Greensill provides supply chain finance, lending businesses money to pay their suppliers in return for a fee. It secured funding by passing on the load to investors, through funds such as the ones Credit Suisse is closing. The Swiss bank is thought to have about 1,000 clients with cash invested in Greensill-linked funds.
Greensill’s problems came to a head on Monday during a court battle in New South Wales, Australia, where its head office is located. The bank, founded by the Australian financier Lex Greensill, was hoping to prevent an insurance company from withdrawing protection. Losing the case triggered a series of moves by Credit Suisse to reduce the exposure of its clients.

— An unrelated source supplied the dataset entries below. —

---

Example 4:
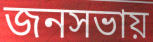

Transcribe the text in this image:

জনসভায়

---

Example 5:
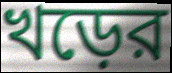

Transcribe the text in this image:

খড়েরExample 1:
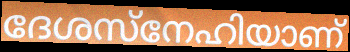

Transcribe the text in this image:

ദേശസ്നേഹിയാണ്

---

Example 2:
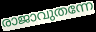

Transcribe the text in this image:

രാജാവുതന്നേ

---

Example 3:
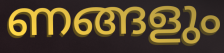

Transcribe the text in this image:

ണങ്ങളും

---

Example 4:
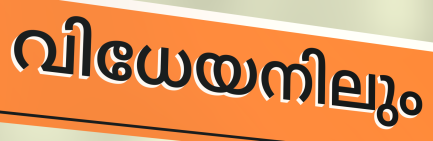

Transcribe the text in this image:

വിധേയനിലും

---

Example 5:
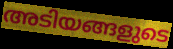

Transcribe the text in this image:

അടിയങ്ങളുടെ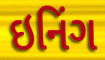
ઇનિંગ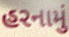
હરનામુંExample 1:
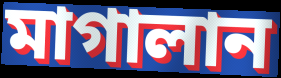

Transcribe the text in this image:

মাগালান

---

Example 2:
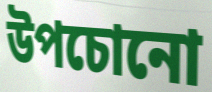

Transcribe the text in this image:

উপচোনো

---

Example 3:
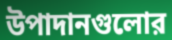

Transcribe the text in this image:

উপাদানগুলোর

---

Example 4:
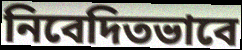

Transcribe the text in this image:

নিবেদিতভাবে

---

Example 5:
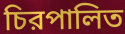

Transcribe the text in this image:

চিরপালিত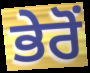
ਭੇਰੋਂ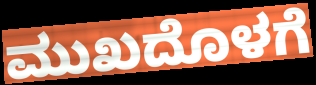
ಮುಖದೊಳಗೆ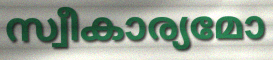
സ്വീകാര്യമോ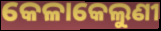
କେଳାକେଲୁଣୀ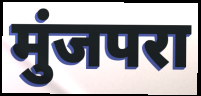
मुंजपराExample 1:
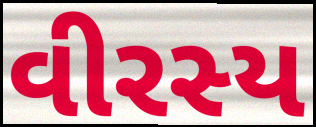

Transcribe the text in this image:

વીરસ્ય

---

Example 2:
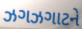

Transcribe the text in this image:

ઝગઝગાટને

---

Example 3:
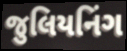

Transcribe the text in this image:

જુલિયનિંગ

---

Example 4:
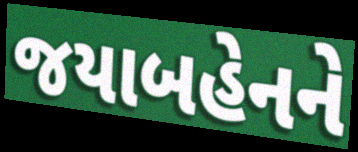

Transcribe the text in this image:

જયાબહેનને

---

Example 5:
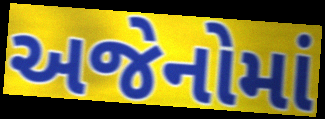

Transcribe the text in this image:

અજેનોમાં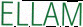
ELLAM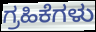
ಗ್ರಹಿಕೆಗಳುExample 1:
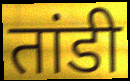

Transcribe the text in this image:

तांडी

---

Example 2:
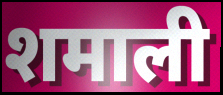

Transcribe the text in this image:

शमाली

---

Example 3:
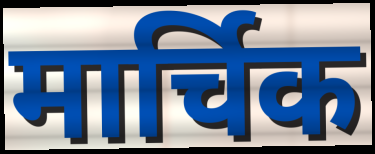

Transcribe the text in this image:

मार्चिक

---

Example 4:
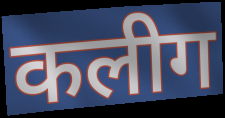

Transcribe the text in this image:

कलीग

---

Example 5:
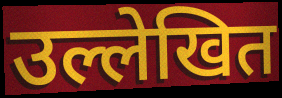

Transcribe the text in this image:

उल्लेखित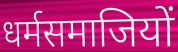
धर्मसमाजियोंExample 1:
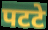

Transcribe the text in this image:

पटटे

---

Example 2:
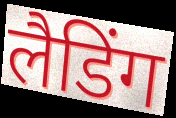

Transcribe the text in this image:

लैडिंग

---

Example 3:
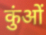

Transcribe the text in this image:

कुंओं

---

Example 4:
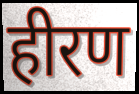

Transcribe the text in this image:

हीरण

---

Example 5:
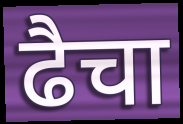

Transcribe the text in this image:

ढैचाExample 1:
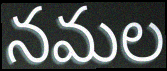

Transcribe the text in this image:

నమల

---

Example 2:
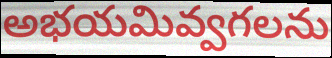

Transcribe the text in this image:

అభయమివ్వగలను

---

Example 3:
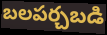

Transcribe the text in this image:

బలపర్చబడి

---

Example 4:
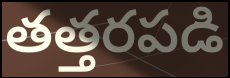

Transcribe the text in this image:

తత్తరపడి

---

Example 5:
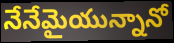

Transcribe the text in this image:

నేనేమైయున్నానోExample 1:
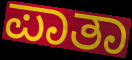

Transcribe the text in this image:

ಪಾತಾ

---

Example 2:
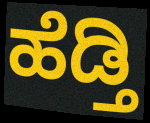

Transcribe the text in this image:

ಹೆಡ್ತಿ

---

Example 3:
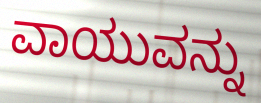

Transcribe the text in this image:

ವಾಯುವನ್ನು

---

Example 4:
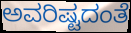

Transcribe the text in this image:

ಅವರಿಷ್ಟದಂತೆ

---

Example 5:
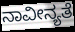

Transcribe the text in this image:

ನಾವೀನ್ಯತೆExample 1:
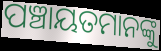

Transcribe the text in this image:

ପଞ୍ଚାୟତମାନଙ୍କୁ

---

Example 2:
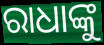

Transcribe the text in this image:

ରାଧାଙ୍କୁ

On Monday, Credit Suisse suspended redemptions from the funds because of concerns about being able accurately to value them, and on Wednesday said it was hoping to return excess cash to shareholders.
Credit Suisse said the funds had experienced “reduced availability of insurance coverage for new investments”, but declined to say whether existing investments were protected.
How much money investors in the funds being closed can recoup may depend on the insurance coverage for the investments.
The funds provide credit backed by blue chip companies – but also highly leveraged companies not rated by big credit agencies, including GFG Alliance, owned by Sanjeev Gupta. The British businessman owns much of the UK steel production industry where he employs about 5,000 people, with unions raising concerns that jobs will be at risk if Greensill’s problems affect GFG financing.
GFG said the company had “adequate funds” and that plans to bring in fresh capital through refinancing were “progressing well”. It said: “We are benefiting from a recovery in steel and aluminium markets, which means that most of our businesses are running at near full capacity to meet high demand and are generating positive cash flows.”